Item 4.02. Non-Reliance on Previously Issued Financial Statements or a Related
Audit Report or Completed Interim Review.
In light of recent comments issued by the U.S. Securities and Exchange
Commission (the "SEC"), the management of Bite Acquisition Corp (the "Company")
has re-evaluated the Company's application of ASC 480-10-S99-3A to its
accounting classification of its redeemable shares of common stock, par value
$0.0001 per share (the "Public Shares"), issued as part of the units sold in the
Company's initial public offering (the "IPO") in February 2021. Historically, a
portion of the Public Shares was classified as permanent equity to maintain net
tangible assets greater than $5,000,000 on the basis that the Company will
consummate its initial business combination only if the Company has net tangible
assets of at least $5,000,001. Pursuant to such re-evaluation, the Company's
management has determined that the Public Shares include certain provisions that
require classification of the Public Shares as temporary equity regardless of
the minimum net tangible assets required to complete the Company's initial
business combination.
As a result of the foregoing, on November 18, 2021, the audit committee of the
Company's board of directors concluded, after discussion with the Company's
management, that the Company's previously issued (i) audited balance sheet as of
February 17, 2021, included in the Company's Current Report on Form 8-K filed
with the SEC on February 23, 2021, (ii) unaudited interim financial statements
included in the Company's Quarterly Report on Form 10-Q for the quarterly period
ended March 31, 2021, filed with the SEC on June 9, 2021, and (iii) unaudited
interim financial statements included in the Company's Quarterly Report on Form
10-Q for the quarterly period ended June 30, 2021, filed with the SEC on August
24, 2021 (collectively, the "Affected Periods"), should be restated to report
all Public Shares as temporary equity and should no longer be relied upon. As
such, the Company is restating its financial statements for the Affected Periods
and intends to include a footnote in its Quarterly Report on Form 10-Q for the
quarter ended September 30, 2021 (the "Q3 Form 10-Q"), reflecting the
restatement for the Affected Periods.
The Company does not expect any of the above changes will have any impact on the
amounts previously reported for its cash and cash equivalents or total assets.
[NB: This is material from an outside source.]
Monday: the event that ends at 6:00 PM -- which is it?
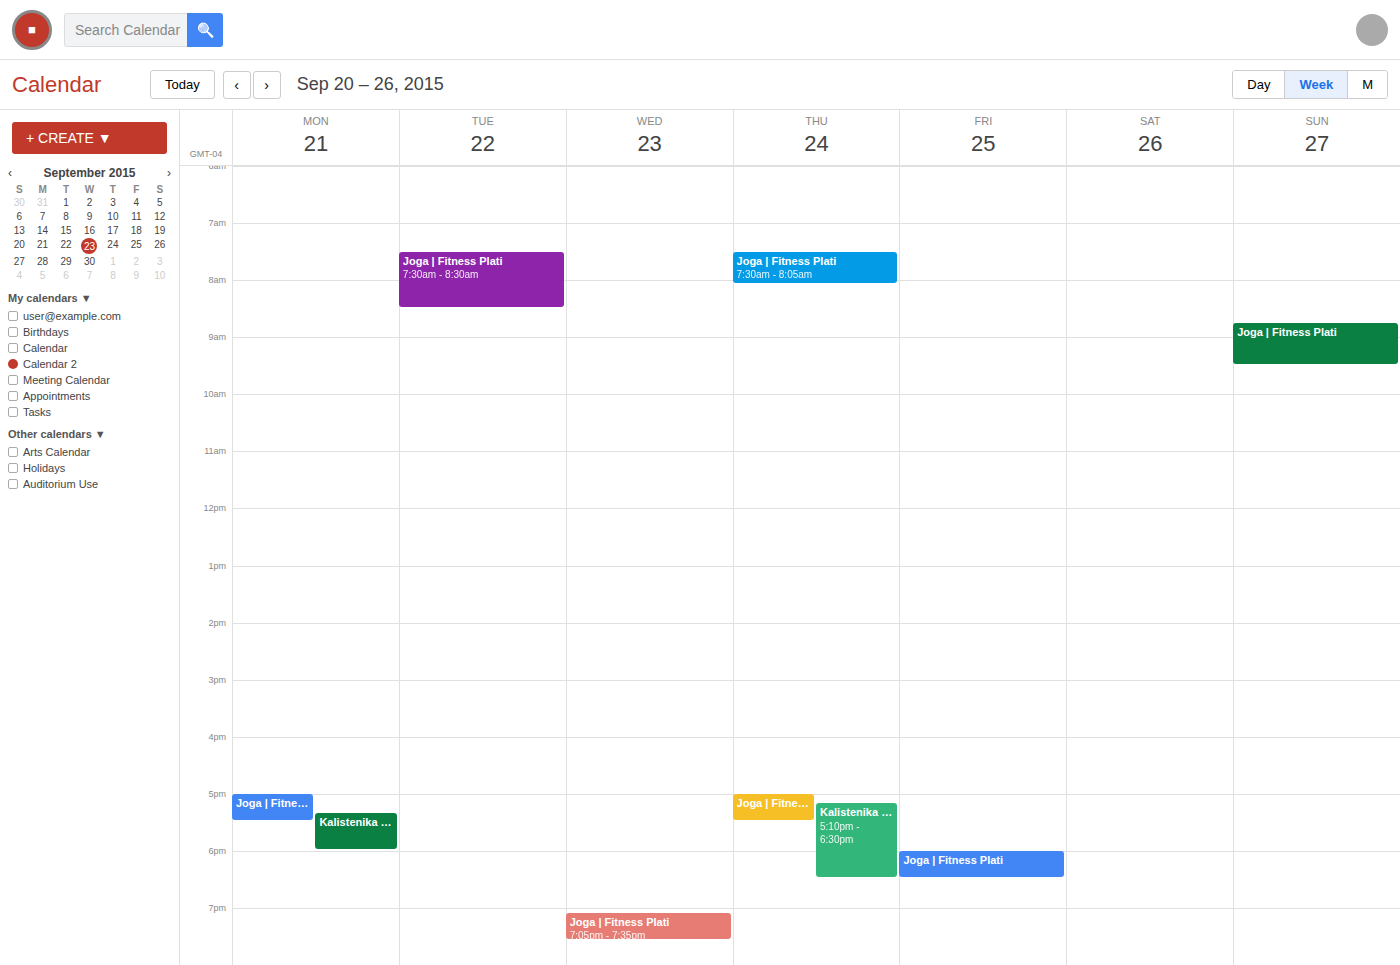
"Kalistenika | Fitnes"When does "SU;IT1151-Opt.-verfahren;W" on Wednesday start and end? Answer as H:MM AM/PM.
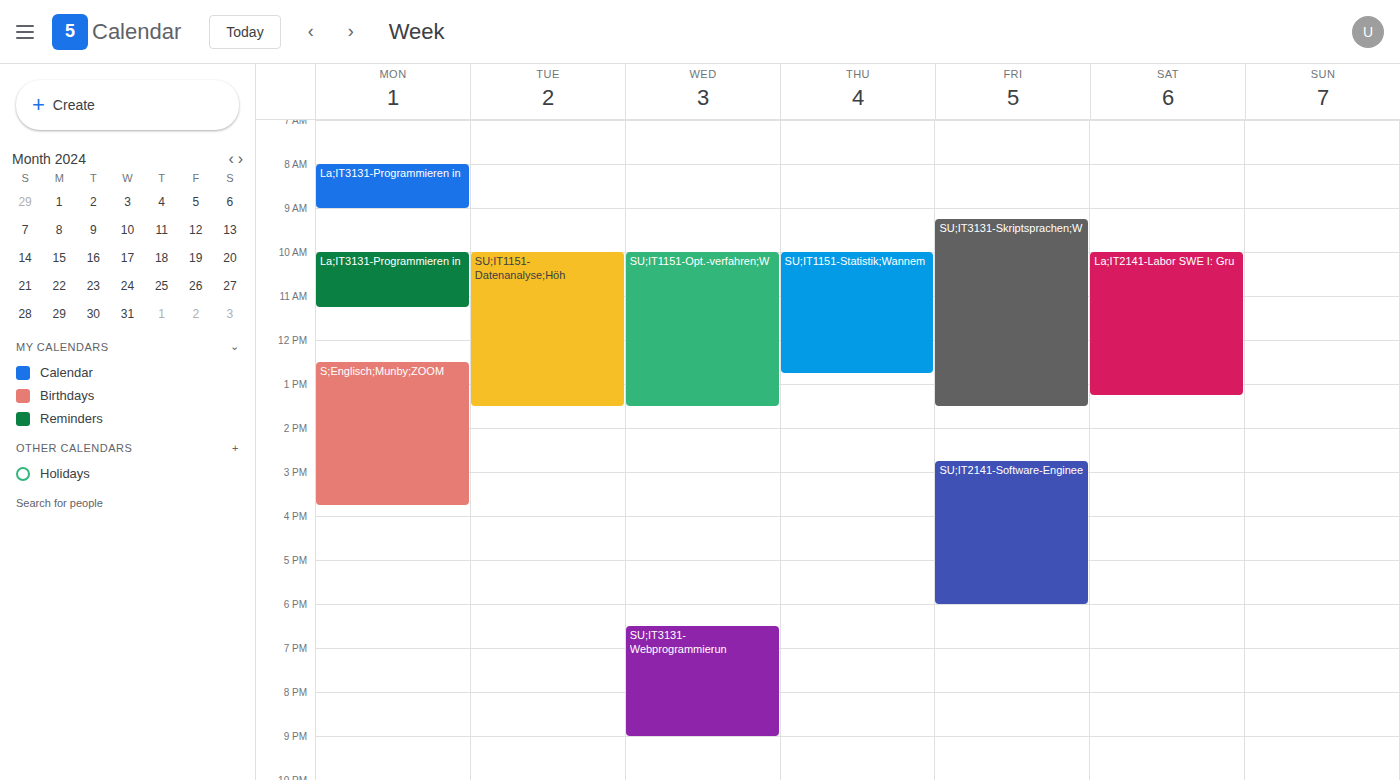
10:00 AM to 1:30 PM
The Company's Chief Executive Officer and Chief Financial Officer conducted an
evaluation of the effectiveness of the design and operation of the Company's
disclosure controls and procedures as of the end of the fiscal quarter ended
September 30, 2021. Based on this evaluation, the Company's Chief Executive
Officer and Chief Financial Officer have concluded that as of September 30,
2021, solely due to the events that led to the Company's restatement of its
financial statements to reclassify all redeemable equity instruments to
temporary equity from permanent equity, a material weakness existed and the
Company's disclosure controls and procedures were not effective. The Company's
remediation plan with respect to such material weakness will be described in
more detail in the Q3 Form 10-Q.
The Company has discussed the matters disclosed in this Current Report on Form
8-K with its independent registered public accounting firm, Marcum LLP.